15 january 2013
He didn’t go to jail. But Fred Goodwin, whose reign running the Royal Bank of Scotland resulted in the world’s biggest-ever bank bailout in 2008, received the ultimate insult today. The British Government stripped him of the knighthood he was given in 2004.
Goodwin had brought the honors system into disrepute,” the Cabinet Office said in a statement. “The scale and severity of the impact of his actions as CEO of RBS made this an exceptional case.”
Goodwin, who was dubbed the “world’s worst banker” after the UK coughed up $71 billion to take over the 285-year-old institution, now finds himself in some infamous company. Italian fascist Benito Mussolini, Nazi traitor Vidkun Quisling of Norway, thugish Zimbabwe Prime Minister Robert Mugabe–they all had British honors revoked, too. For more examples of how English judgment can sometimes fall a little short, click here.

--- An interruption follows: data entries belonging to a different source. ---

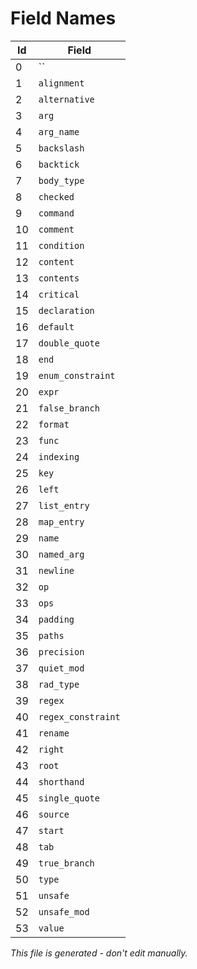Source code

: # Field Names

|  Id | Field                                    |
|-----|------------------------------------------|
|   0 | ``                                       |
|   1 | `alignment`                              |
|   2 | `alternative`                            |
|   3 | `arg`                                    |
|   4 | `arg_name`                               |
|   5 | `backslash`                              |
|   6 | `backtick`                               |
|   7 | `body_type`                              |
|   8 | `checked`                                |
|   9 | `command`                                |
|  10 | `comment`                                |
|  11 | `condition`                              |
|  12 | `content`                                |
|  13 | `contents`                               |
|  14 | `critical`                               |
|  15 | `declaration`                            |
|  16 | `default`                                |
|  17 | `double_quote`                           |
|  18 | `end`                                    |
|  19 | `enum_constraint`                        |
|  20 | `expr`                                   |
|  21 | `false_branch`                           |
|  22 | `format`                                 |
|  23 | `func`                                   |
|  24 | `indexing`                               |
|  25 | `key`                                    |
|  26 | `left`                                   |
|  27 | `list_entry`                             |
|  28 | `map_entry`                              |
|  29 | `name`                                   |
|  30 | `named_arg`                              |
|  31 | `newline`                                |
|  32 | `op`                                     |
|  33 | `ops`                                    |
|  34 | `padding`                                |
|  35 | `paths`                                  |
|  36 | `precision`                              |
|  37 | `quiet_mod`                              |
|  38 | `rad_type`                               |
|  39 | `regex`                                  |
|  40 | `regex_constraint`                       |
|  41 | `rename`                                 |
|  42 | `right`                                  |
|  43 | `root`                                   |
|  44 | `shorthand`                              |
|  45 | `single_quote`                           |
|  46 | `source`                                 |
|  47 | `start`                                  |
|  48 | `tab`                                    |
|  49 | `true_branch`                            |
|  50 | `type`                                   |
|  51 | `unsafe`                                 |
|  52 | `unsafe_mod`                             |
|  53 | `value`                                  |

*This file is generated - don't edit manually.*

In the case of Goodwin, he was knighted for “undertaking many projects to the benefit of his bank and the good of Scotland as a whole,” Prime Minister Tony Blair said at the time. Then Goodwin, an accountant by training, led the institution into a number of disastrous acquisitions. By far the worst was the $94 billion purchase–with borrowed money–of ABN Amro Holdings NV of the Netherlands in 2008 as the credit crisis was about to explode.